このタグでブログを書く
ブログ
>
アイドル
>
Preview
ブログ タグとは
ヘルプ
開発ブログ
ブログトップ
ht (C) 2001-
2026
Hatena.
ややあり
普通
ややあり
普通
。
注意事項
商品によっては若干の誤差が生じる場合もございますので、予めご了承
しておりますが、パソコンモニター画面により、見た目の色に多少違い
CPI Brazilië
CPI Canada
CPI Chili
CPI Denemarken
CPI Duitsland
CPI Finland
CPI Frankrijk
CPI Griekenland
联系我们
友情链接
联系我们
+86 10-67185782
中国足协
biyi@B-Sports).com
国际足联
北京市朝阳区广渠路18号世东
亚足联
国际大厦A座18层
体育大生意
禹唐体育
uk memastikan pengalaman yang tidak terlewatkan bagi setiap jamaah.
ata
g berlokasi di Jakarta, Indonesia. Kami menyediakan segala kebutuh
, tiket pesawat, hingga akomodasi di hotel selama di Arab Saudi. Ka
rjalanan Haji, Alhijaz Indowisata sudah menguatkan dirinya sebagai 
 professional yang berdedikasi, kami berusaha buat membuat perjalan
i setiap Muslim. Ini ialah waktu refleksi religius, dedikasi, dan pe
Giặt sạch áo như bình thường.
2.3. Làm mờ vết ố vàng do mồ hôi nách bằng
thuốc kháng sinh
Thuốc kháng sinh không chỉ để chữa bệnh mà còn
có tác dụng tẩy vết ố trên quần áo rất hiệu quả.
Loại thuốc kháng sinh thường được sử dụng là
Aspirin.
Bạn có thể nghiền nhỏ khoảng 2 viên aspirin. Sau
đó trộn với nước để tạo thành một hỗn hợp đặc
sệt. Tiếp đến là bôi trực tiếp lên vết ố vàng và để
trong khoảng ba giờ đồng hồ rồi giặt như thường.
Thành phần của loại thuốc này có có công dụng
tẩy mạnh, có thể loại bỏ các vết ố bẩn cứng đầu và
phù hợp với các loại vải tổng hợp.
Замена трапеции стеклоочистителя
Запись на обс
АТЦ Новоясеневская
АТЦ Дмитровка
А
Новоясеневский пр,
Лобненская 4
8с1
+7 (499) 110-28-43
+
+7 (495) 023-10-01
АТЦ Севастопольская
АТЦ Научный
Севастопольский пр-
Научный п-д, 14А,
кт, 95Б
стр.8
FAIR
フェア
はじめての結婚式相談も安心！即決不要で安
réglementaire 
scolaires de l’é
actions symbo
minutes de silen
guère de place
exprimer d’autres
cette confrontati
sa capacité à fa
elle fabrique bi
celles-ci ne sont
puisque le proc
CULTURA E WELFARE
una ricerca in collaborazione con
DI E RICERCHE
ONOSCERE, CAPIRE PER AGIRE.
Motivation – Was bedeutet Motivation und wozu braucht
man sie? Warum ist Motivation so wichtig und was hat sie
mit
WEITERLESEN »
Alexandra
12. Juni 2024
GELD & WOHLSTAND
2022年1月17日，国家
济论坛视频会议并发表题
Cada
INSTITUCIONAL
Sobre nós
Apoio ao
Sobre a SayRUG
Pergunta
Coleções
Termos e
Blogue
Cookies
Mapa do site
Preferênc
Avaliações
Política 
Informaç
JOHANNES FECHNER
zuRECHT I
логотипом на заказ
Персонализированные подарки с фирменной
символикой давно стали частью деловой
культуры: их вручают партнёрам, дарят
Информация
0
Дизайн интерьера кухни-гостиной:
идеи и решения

§ INSTRUCTION: Show every line above in which the word "thường" appears.

§ RESPONSE TO THE EXERCISE:
Giặt sạch áo như bình thường.
Loại thuốc kháng sinh thường được sử dụng là
trong khoảng ba giờ đồng hồ rồi giặt như thường.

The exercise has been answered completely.